This post was originally published on the website of Pavouk OÜ (Estonia). On 2020-06-12, I announced that Pavouk OÜ was closing. The posts I wrote have been moved here.
We’re pleased to announce the very first release of open-source Isoxya plugin: Crawler HTML 1.0—providing static HTML crawling to SEO and other internet data-processing activities. This discovers the site graph as quickly as possible, leaving data-extraction or more costly operations to other plugins working in parallel. Using this in combination with the proprietary Isoxya engine, it’s possible to crawl entire websites, even if they have millions of pages, and process them in myriad ways. Docker images are available, and similar to Isoxya plugin: Spellchecker, released a few days ago, we’ve decided to release the plugin open-source (BSD-3 licence).
Lightweight crawler
When building crawlers, it can be difficult to find the right balance between complexity and simplicity. Without a certain base set of features, the crawler would be of minimal use, since the data extracted from it would be too limited or the engine not advanced enough to be close to how a search-engine works ‘in the wild’. But every additional feature makes it harder to analyse whether its operation is correct, and carries with it the usual problems of increased maintenance cost. Isoxya solves these problems by separating the core engine from how pages are processed, and separating that further between operations used to control the crawl and operations used to extract or analyse data. This plugin provides a lightweight set of features allowing many of the pages of a site to be detected and traversed, without industry-specific data-extraction bloat. For example, this plugin allows the Isoxya Pickax Spellchecker to crawl millions of pages without having to have any SEO-specific features in the loop.
Features
Link extraction
Links from the page are extracted, deduplicated, and are fed back into Isoxya to control the crawl.
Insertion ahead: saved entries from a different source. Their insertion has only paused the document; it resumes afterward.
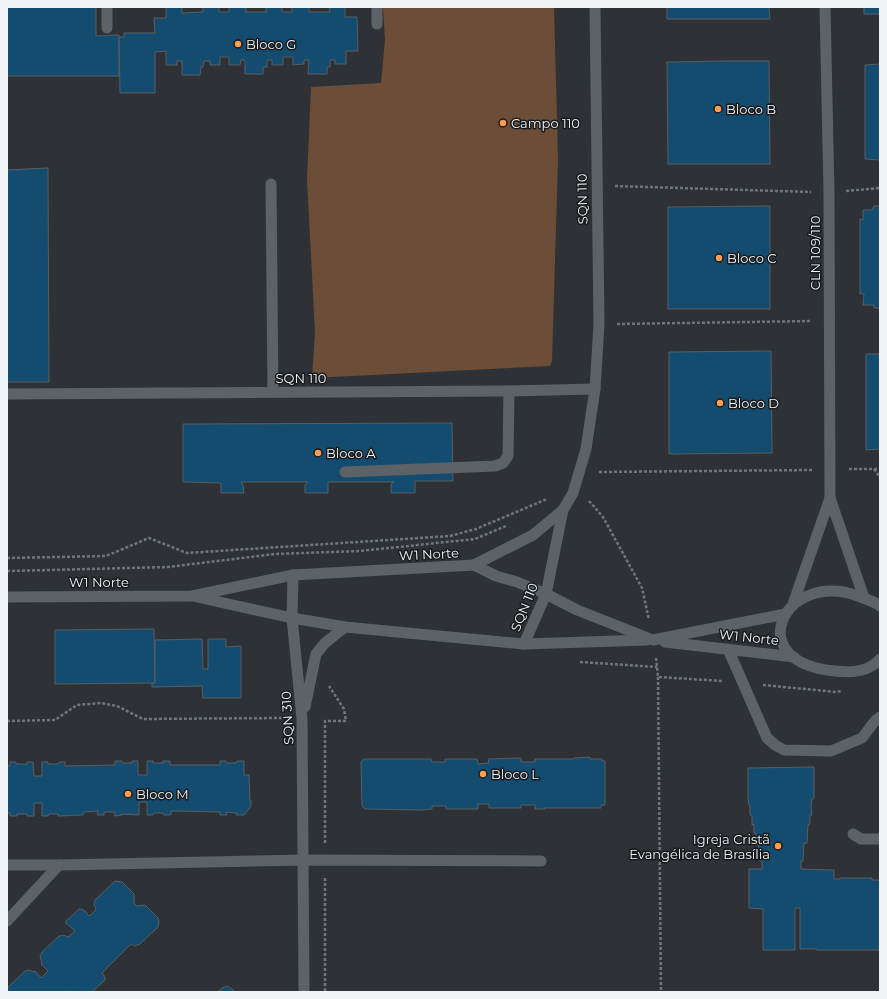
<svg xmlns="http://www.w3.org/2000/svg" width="887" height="999" font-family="Montserrat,sans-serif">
  <rect width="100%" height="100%" fill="#2e3236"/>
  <path fill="#6c4e38" d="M 383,7 L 554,7 L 558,159 L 552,361 L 550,366 L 312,378 L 315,332 L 307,180 L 311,87 L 381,83 L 385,40 Z"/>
  <g fill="#144c70" stroke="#585e62">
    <path d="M 7,7 L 96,7 L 96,36 L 119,35 L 119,76 L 7,76 Z"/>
    <path d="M 166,7 L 182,7 L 182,13 L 203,12 L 203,7 L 219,7 L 219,12 L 229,12 L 229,7 L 246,7 L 246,12 L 266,12 L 266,7 L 282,7 L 282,12 L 292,12 L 292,7 L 309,7 L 309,12 L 330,12 L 329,7 L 345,7 L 345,17 L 357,17 L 358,51 L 346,51 L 346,64 L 335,64 L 335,60 L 330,60 L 330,67 L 327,67 L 327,74 L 308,74 L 309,60 L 304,60 L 304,64 L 293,65 L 293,57 L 283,57 L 283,65 L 272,65 L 272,60 L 267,60 L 267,67 L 263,67 L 263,74 L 245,74 L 245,60 L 241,60 L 240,65 L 229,65 L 229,57 L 220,57 L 220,65 L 210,65 L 210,61 L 204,61 L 203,67 L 201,67 L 200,75 L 182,75 L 182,61 L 177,61 L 177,65 L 166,65 L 166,51 L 155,52 L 155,93 L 120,93 L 119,37 L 124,37 L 124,33 L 155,33 L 154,18 L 166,18 Z"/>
    <path d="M 667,7 L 769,7 L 770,19 L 667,19 Z"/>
    <rect x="864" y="7" width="16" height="7"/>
    <path d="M 724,61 L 769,61 L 770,164 L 668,164 L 667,62 Z"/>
    <path d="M 880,64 L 880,160 L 865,159 L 865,65 Z"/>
    <path d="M 48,168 L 49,382 L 7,382 L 7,170 Z"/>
    <path d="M 770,206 L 770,309 L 668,309 L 668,207 Z"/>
    <path d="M 874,206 L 880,206 L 880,308 L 874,308 L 874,305 L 863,305 L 864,294 L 860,294 L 860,219 L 863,220 L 863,210 L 872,210 Z"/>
    <path d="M 771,351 L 772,453 L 669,454 L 669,352 Z"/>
    <path d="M 866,354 L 880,354 L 880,449 L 866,450 Z"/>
    <path d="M 452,423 L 453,481 L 415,481 L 415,493 L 391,493 L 391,484 L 394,482 L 328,482 L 328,493 L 305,493 L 305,485 L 308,482 L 241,482 L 243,485 L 244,493 L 221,493 L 221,483 L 183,482 L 183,424 Z"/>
    <path d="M 154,629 L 155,683 L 55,684 L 55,630 Z"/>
    <path d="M 202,639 L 203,669 L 208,669 L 208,639 L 226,639 L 226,647 L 241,646 L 241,698 L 203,698 L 202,686 L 152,687 L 152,683 L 155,683 L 155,640 Z"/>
    <path d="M 590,757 L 590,759 L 602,759 L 602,761 L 605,761 L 605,805 L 601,805 L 601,808 L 545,808 L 545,809 L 535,809 L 535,805 L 521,805 L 521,808 L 489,808 L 489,804 L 478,804 L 478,809 L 446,809 L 446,806 L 432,806 L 432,809 L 422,810 L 365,809 L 362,806 L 361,762 L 364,759 L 431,759 L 432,762 L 445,762 L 445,759 L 477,759 L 478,764 L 489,763 L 488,759 L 521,758 L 521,762 L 535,762 L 535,759 L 574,759 L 574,758 Z"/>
    <path d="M 115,761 L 122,761 L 122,763 L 132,763 L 132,761 L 138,761 L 138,775 L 147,775 L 147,761 L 153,761 L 153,763 L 163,763 L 163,761 L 170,761 L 170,765 L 220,765 L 220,761 L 226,761 L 226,763 L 236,763 L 237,761 L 244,761 L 244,775 L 249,775 L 250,801 L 251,801 L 251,806 L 244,815 L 236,815 L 237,813 L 226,812 L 227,815 L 220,815 L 220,812 L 180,811 L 171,811 L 171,815 L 164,815 L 163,813 L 154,813 L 153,815 L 147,815 L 147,802 L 139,802 L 139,815 L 122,814 L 122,815 L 115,816 L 115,812 L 104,812 L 104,815 L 97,815 L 98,811 L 84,812 L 83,815 L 58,816 L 58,814 L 49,814 L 48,816 L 42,816 L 42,803 L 34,803 L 34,816 L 27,816 L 27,814 L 17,814 L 17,816 L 10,816 L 10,813 L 7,813 L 7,766 L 10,766 L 10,762 L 16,762 L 16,764 L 27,764 L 27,762 L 33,762 L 34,776 L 42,776 L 42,762 L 48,762 L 48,764 L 58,764 L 59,762 L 65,762 L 65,766 L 115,765 Z"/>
    <path d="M 814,767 L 814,798 L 812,799 L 811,806 L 812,815 L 810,815 L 810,824 L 808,825 L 807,843 L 804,843 L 803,861 L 801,861 L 801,869 L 834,870 L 834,879 L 840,879 L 840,878 L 872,878 L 872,880 L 880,880 L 880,950 L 817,950 L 817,949 L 800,949 L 800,908 L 795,908 L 795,950 L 763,950 L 763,909 L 749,908 L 749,869 L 762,869 L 762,861 L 760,861 L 760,852 L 759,852 L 758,843 L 756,842 L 756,833 L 754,833 L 754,824 L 752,825 L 752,816 L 750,815 L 750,806 L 749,806 L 748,798 L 748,768 Z"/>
    <path d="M 115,881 L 122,882 L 134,894 L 134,903 L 137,906 L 145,905 L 158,918 L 159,922 L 158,927 L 140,944 L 135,946 L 131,944 L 102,973 L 105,977 L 105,980 L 92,992 L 72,992 L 71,991 L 69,992 L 7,992 L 7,988 L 25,971 L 29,970 L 34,972 L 35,971 L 41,978 L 48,971 L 41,964 L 42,963 L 40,957 L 42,952 L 59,936 L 64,935 L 68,937 L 75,931 L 65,922 L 79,909 L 84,910 L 89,916 L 96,910 L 94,904 L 95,900 Z"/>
    <path d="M 227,986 L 231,988 L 235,992 L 218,992 L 222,988 Z"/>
  </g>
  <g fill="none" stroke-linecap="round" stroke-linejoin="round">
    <g stroke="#727679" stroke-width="2.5" stroke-dasharray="3 2" stroke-linecap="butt">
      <path d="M 615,186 L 811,192"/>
      <path d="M 846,191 L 880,188"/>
      <path d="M 617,324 L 812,321"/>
      <path d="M 849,469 L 880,469"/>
      <path d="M 874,469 L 880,477"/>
      <path d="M 599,472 L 812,470"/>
      <path d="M 589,501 L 603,517 L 642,588 L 649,620"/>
      <path d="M 7,558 L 106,556 L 149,538 L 187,553 L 450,536 L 476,529 L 547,499"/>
      <path d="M 7,571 L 168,567 L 275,554 L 360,551 L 475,539 L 506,526"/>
      <path d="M 656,658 L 658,677 L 723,681"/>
      <path d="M 580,662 L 657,667"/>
      <path d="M 658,677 L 661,992"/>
      <path d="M 763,685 L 836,692 L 842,691"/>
      <path d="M 7,721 L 55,720 L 77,705 L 101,703 L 117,706 L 143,719 L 284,718"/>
      <path d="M 325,843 L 325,721 L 346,721 L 344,709 L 329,686"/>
      <path d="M 325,878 L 325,992"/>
    </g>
    <g stroke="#5d6266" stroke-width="11">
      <path d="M 107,7 L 107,28"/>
      <path d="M 377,7 L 377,24"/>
      <path d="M 271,184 L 273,392"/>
      <path d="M 345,472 L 495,466 L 503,463 L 508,456 L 509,391"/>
      <path d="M 728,649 L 767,738 L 775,745 L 784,750 L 831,751 L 862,738 L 875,721 L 880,717"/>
      <path d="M 853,834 L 861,839 L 880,839"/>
    </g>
    <g stroke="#5d6266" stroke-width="11">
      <path d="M 7,394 L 509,391 L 595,389"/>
      <path d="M 474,565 L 533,535 L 563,510 L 573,493 L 586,449 L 595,389 L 599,324 L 595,7"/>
      <path d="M 546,594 L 563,510"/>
      <path d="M 292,618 L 302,718 L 304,992"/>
      <path d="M 305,707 L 316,654 L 325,643 L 345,627"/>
      <path d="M 7,865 L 59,865 L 304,860 L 541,861"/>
      <path d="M 7,921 L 59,865"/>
    </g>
    <g stroke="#5d6266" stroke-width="11">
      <path d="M 825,7 L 829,193 L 830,498 L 864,598"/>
      <path d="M 7,597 L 192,596 L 293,575 L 474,565 L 496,576 L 517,582 L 546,594 L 577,610 L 653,640 L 785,614"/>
      <path d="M 197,597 L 292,618 L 345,627 L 524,644 L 647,640"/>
      <path d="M 793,604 L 830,498"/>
      <path d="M 880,606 C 874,601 865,599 858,596 C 784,569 739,662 835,671 C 851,673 869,672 880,659"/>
      <path d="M 292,618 L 293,575"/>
      <path d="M 665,642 L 794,657"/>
      <path d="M 524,644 L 546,594"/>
    </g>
  </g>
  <g fill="#fc9e52" stroke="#181a1c" stroke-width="1.5">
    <circle cx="238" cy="44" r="4"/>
    <circle cx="718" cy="109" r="4"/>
    <circle cx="503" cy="123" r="4"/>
    <circle cx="719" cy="258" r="4"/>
    <circle cx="720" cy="403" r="4"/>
    <circle cx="318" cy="453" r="4"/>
    <circle cx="483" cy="774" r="4"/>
    <circle cx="128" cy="794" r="4"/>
    <circle cx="778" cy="846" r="4"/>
  </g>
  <g text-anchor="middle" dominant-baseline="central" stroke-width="3" stroke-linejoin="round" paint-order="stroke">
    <g font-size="13" fill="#f1f5f7" stroke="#181a1c" text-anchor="start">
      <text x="246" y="44">Bloco G</text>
      <text x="726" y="109">Bloco B</text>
      <text x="511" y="123">Campo 110</text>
      <text x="727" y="258">Bloco C</text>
      <text x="728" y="403">Bloco D</text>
      <text x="326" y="453">Bloco A</text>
      <text x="491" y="774">Bloco L</text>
      <text x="136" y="794">Bloco M</text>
      <text x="770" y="839" text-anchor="end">Igreja Cristã<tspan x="770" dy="15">Evangélica de Brasília</tspan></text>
    </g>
    <g font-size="13" fill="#f1f5f7" stroke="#181a1c">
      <text transform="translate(582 199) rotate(-91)">SQN 110</text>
      <text transform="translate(815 253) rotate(-90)">CLN 109/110</text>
      <text x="301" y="378">SQN 110</text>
      <text transform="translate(429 554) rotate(-3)">W1 Norte</text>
      <text x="99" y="582">W1 Norte</text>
      <text transform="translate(524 607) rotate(-68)">SQN 110</text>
      <text transform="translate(749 637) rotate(6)">W1 Norte</text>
      <text transform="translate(287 718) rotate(-93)">SQN 310</text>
    </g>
  </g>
  <rect width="887" height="999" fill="none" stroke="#f1f5f7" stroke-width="16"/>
</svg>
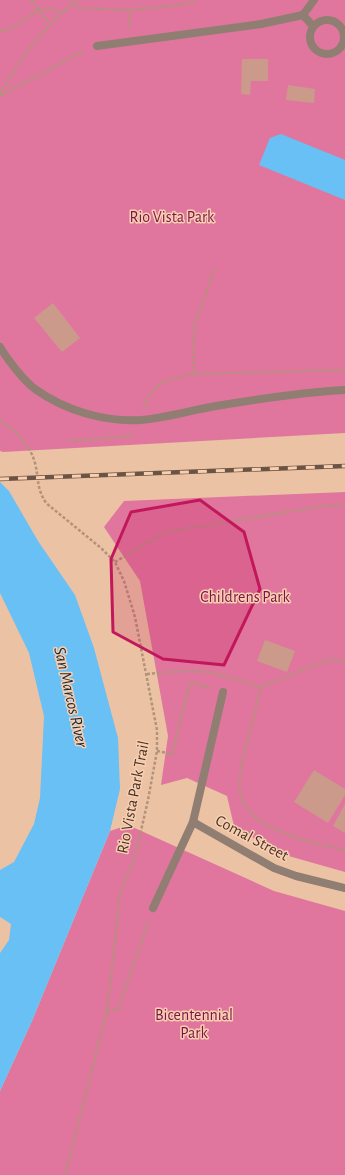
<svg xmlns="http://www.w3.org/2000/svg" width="345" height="1175" font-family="'Alegreya Sans',sans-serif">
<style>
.green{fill:#e0769e}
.water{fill:#69c0f4}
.building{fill:#cb9a8b}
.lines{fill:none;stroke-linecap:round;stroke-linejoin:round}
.path{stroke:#b3927a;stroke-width:2.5;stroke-dasharray:3 2;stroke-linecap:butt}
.lane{stroke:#8f7e71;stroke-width:8}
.street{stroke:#8f7e71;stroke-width:8}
.rail-casing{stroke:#6b5444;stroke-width:4.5}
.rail{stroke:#facfb1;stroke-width:3;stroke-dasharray:9;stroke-linecap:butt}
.marked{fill:#c2185b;fill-opacity:0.2;stroke:#c2185b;stroke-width:3;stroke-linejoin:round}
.labels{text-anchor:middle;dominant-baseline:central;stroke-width:3;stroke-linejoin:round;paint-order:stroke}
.park-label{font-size:16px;fill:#781745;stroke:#facfb1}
.street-label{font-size:16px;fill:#443327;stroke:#facfb1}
.water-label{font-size:17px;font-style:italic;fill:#182c38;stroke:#facfb1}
</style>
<rect width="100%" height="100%" fill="#ecc2a4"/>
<!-- green -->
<path class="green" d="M0,0H345V433L3,452L0,451Z
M345,492V872L278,853L234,826L227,796L187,778L161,785L168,736L140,581L104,527L124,501Z
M128,825L274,891L345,911V1175H0V1091L32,1021L110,831Z"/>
<!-- water -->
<path class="water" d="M281,134L345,160V200L259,165L270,138Z
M0,482L9,491L38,541L75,595L94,648L118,738L120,789L110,831L32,1021L0,1091V953L9,940L11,924L0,917V870L14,862L34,824L40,798L44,716L29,653L0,593Z"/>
<!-- building -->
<path class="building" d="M242,59H268V81H251L250,95L241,94Z
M288,85L315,89L314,103L286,100Z
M53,303L80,338L62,352L34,318Z
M265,640L295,651L287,672L257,661Z
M314,770L345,789V795L328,823L294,802Z
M345,804V833L333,826Z"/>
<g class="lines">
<!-- path -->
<path class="path" d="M31,0L50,24
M72,4C82,10 91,9 102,9C136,11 163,7 196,2
M129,28V11
M0,31L13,28L38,10L50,8L61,13
M341,46L345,50
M0,94C20,58 45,26 77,0
M0,96L74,56L84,51
M193,374L194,326L215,268
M144,407L148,396L162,382L193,374L345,370
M0,420C15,431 30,444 35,463C39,479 36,487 46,503L101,548L115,562L124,581L135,617L157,730V751L148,800L135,857L120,893L116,932L107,1011L65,1175
M69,441L132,436L134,435
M115,562L166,532L323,506L345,505
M147,674L182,671L210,672L261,687L330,659L345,662
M261,687C256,707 251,727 246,747C243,760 238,778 240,792C246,830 314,843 345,850
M157,751L172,754L190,682L211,688
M107,1011L118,1009L149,920"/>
<!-- lane -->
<path class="lane" d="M303,15L313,26
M310 37a17 17 0 1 1 34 0a17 17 0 1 1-34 0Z
M97,46L261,24
M0,347C7,359 24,381 35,389C66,411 104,422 141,420C165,418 192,410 216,406C258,399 302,392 345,390
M153,908L193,822L223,692"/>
<!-- street -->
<path class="street" d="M261,24L303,15L314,0
M193,822L274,868L296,876L345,888"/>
<!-- rail casing -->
<g class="rail-casing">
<path id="rail" d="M0,479L345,466"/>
</g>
<!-- rail -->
<use href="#rail" class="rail"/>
</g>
<!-- marked area -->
<path class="marked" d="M200,500L244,532L260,589L224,665L163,659L113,632L111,559L131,512Z"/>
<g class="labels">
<!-- park labels -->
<g class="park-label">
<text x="172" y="217">Rio Vista Park</text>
<text x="245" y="597">Childrens Park</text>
<text x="194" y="1015">Bicentennial<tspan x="194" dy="18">Park</tspan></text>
</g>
<!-- street labels -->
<g class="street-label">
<text transform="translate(133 797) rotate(-79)">Rio Vista Park Trail</text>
<text transform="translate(252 838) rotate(28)">Comal Street</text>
</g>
<!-- water labels -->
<g class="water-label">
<text transform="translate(71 697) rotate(77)">San Marcos River</text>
</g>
</g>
</svg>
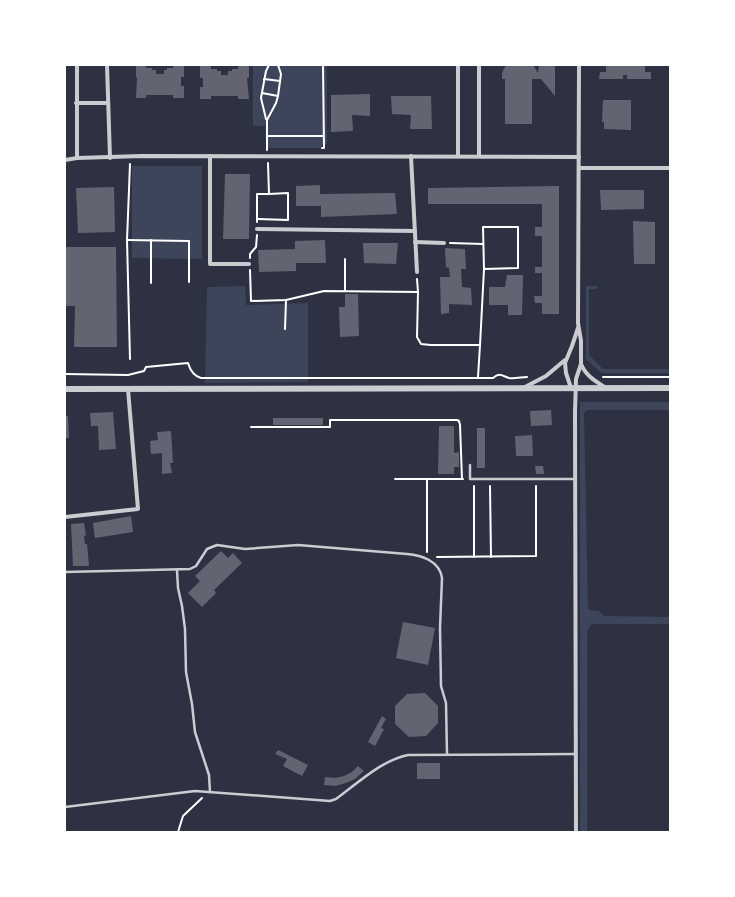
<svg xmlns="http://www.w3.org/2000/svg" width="735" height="897" viewBox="0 0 735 897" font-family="Rubik,sans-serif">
  <rect width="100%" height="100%" fill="#2d3142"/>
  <g fill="#3c4559">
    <polygon points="253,65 327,65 327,144 322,144 322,148 266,148 265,126 253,126"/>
    <polygon points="132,166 202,166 202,259 132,258"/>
    <polygon points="245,286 246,305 308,303 308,382 205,383 207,287"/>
    <polygon points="586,286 597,286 597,289 589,289 589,355 603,369 670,369 670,373 601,373 586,359"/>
    <polygon points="580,402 670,402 670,410 587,410 584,413 588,608 590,610 599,611 604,616 670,617 670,624 592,624 587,631 587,832 580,832"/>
  </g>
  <g fill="#626471">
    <polygon points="136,65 146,65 146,68 152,68 152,70 156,70 156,74 164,74 164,70 167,70 167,68 173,68 173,65 184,65 184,77 181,77 181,86 184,86 184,98 173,98 173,95 146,95 146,98 136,98 137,77 136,77"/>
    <polygon points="506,65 533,65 538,73 539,65 555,65 555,96 541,79 532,79 532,124 505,124 505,79 502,79 502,73"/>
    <polygon points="606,65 645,65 645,72 651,72 651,79 627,79 627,75 623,75 623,79 599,79 600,72 606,72"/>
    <polygon points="200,66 211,66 211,69 217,69 217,71 221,71 221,75 228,75 228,71 232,71 232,69 238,69 238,66 249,66 249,78 247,78 249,99 238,99 238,96 211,96 211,99 200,99 200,87 203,87 203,78 200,78"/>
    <polygon points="370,94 370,116 352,115 353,131 331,132 331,95"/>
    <polygon points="391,96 431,96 432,129 410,129 411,115 392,114"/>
    <polygon points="603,100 631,100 631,130 604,129 604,122 602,122"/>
    <polygon points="225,174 250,174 249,239 223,239"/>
    <polygon points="320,185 320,194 395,193 397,214 321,217 321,206 296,206 296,186"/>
    <polygon points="559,186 559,314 542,314 542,303 535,303 534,296 542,296 542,273 535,273 535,267 542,267 542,236 535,236 535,227 542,227 542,204 428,204 428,188"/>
    <polygon points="114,187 115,232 78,233 76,188"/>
    <polygon points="600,190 644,190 644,209 601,210"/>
    <polygon points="633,221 655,222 655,264 634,264"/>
    <polygon points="325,240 326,263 296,263 296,271 259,272 258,250 295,249 295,241"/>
    <polygon points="363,243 398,243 396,264 364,263"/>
    <polygon points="65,247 116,247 117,347 74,347 75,306 65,306"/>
    <polygon points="445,248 465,249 466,269 461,269 462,287 471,288 472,305 449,304 449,313 441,314 440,277 450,277 449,268 446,267"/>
    <polygon points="507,275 523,275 522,315 508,315 508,305 489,305 489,287 505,287"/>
    <polygon points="345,294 358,294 359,336 340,337 339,307 345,307"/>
    <polygon points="551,410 552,425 531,426 530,411"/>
    <polygon points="113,412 116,449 99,450 98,426 91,426 90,413"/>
    <polygon points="65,416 68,416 69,438 65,438"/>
    <rect x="273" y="418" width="50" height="7"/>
    <polygon points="439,426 454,426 454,453 459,452 459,467 454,467 454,474 438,474"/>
    <rect x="477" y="428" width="8" height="40"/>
    <polygon points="171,431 173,463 170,463 172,473 162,474 162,453 151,454 150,441 158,440 157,432"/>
    <polygon points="532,435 533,456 516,456 515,436"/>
    <polygon points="535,466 543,466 544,474 536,474"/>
    <polygon points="131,516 133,532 95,538 93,523"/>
    <polygon points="84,523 86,535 84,536 85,544 87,544 89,566 73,566 71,524"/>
    <polygon points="221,551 228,558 233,553 242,563 214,590 216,593 202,607 188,593 200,581 195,576"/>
    <polygon points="403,622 435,628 428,665 396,658"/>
    <polygon points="425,693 438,706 438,723 426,736 409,737 395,724 395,706 407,694"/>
    <polygon points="382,716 386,719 381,728 384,729 375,746 368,742"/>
    <polygon points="278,750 308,765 302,776 283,766 287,759 275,754"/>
    <rect x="417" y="763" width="23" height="16"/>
    <polygon points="358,766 364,771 355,779 346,783 335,786 324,785 325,777 335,778 344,776 352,772"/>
  </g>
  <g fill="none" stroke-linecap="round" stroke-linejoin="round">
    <g stroke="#fff" stroke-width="2">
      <polyline points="264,79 280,81"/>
      <polyline points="262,93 278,96"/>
      <polyline points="266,119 261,98 266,71 269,65"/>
      <polyline points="267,136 323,136"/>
      <polyline points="322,148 324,148 323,65"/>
      <polyline points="267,150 267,120 276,103 278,96 281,74 278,65"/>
      <polyline points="130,164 127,240 130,359"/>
      <polyline points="258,219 288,220 288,193 269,194"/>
      <polyline points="257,222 257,194 269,194 268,163"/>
      <polygon points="483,227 518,227 518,268 484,269"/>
      <polyline points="127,240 189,241 189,282"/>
      <polyline points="450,243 483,244"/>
      <polyline points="250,258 250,254 256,247 257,235"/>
      <polyline points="345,259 345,291"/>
      <polyline points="250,270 251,301 286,300 324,291 418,292 417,279"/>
      <polyline points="151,283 151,240"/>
      <polyline points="418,292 417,337 421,344 431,345 480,345 478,377"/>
      <polyline points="285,329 286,300"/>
      <polyline points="480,345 484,269"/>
      <path d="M65 374 128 375 144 371 146 367 188 363C190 370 194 376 201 378H493C500 372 502 376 509 378 514 379 522 377 527 377"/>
      <polyline points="603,377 670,377"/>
      <polyline points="251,427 330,427 330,420 457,420 459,421 460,425 462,479"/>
      <polyline points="395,479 463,479"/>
      <polyline points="427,479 427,552"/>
      <polyline points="490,486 491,557"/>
      <polyline points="437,557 536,556 536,486"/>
      <polyline points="474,557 474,486"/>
      <polyline points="178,832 183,816 202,798"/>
    </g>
    <g stroke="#caccd0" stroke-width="2.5">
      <polyline points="470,465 470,479 575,479"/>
      <polyline points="177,570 178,588 182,606 185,629 186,672 192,704 195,732 209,775 210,792"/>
      <path d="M65 572 190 569 196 566 207 549 217 545 245 549 298 545 407 554C421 555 440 561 442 578L440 628 441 686 446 703 447 754"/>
      <path d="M65 807 195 791 330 801 336 799C358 783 382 760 408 755L575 754"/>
    </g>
    <g stroke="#caccd0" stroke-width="4">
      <polyline points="77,65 77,158"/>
      <polyline points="107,65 110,158"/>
      <polyline points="479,65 479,156"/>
      <polyline points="76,103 108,103"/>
      <polyline points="210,156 210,264 249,264"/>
      <polyline points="411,156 417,272"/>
      <polyline points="458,156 458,65"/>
      <polyline points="65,160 77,158 141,156 579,157"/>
      <polyline points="579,168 670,168"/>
      <polyline points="257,229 415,231"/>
      <polyline points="415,242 444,243"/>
      <path d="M581 364C586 376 595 381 606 388"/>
      <polyline points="525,387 546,376 565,360"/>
      <polyline points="571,388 566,373 565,363 572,346 578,328"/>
      <polyline points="65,517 138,509 128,389"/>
      <polyline points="576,832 575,412 576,379 581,364 581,341 578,323 579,65"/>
    </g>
    <polyline stroke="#caccd0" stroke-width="6" points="65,389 670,388"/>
  </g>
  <rect width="735" height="897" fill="none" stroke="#ffffff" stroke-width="132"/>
</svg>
<a href="http://www.iana.org/domains/example">More information...</a>
Header redirects
Header redirects are extracted, allowing Isoxya to resolve redirects which happen within a site. These are not flattened automatically, allowing for more complex types of analysis such as checking how many hops a browser has to make in order to load a page.
HTTP/1.1 301 Moved Permanently
Location: https://www.pavouk.tech/
No-follow links
No-follow directives within page links are respected, similar to how Google discounts such links when calculating PageRank.
<a href="http://www.example.com/" rel="nofollow">Link text</a>
Base tags
Base tags are read, allowing for override of the base URL against which relative URLs are resolved. These are then sent to Isoxya as absolute URLs.
<base href="http://www.example.com/">
Meta robots no-follow tags
Meta tags giving no-follow directives are respected, resulting in every link on the page being no-followed.
<meta name="robots" content="nofollow">
Header X-Robots-Tag no-follow
Headers giving no-follow directives are also respected, resulting in every link on the page being no-followed.
X-Robots-Tag: nofollow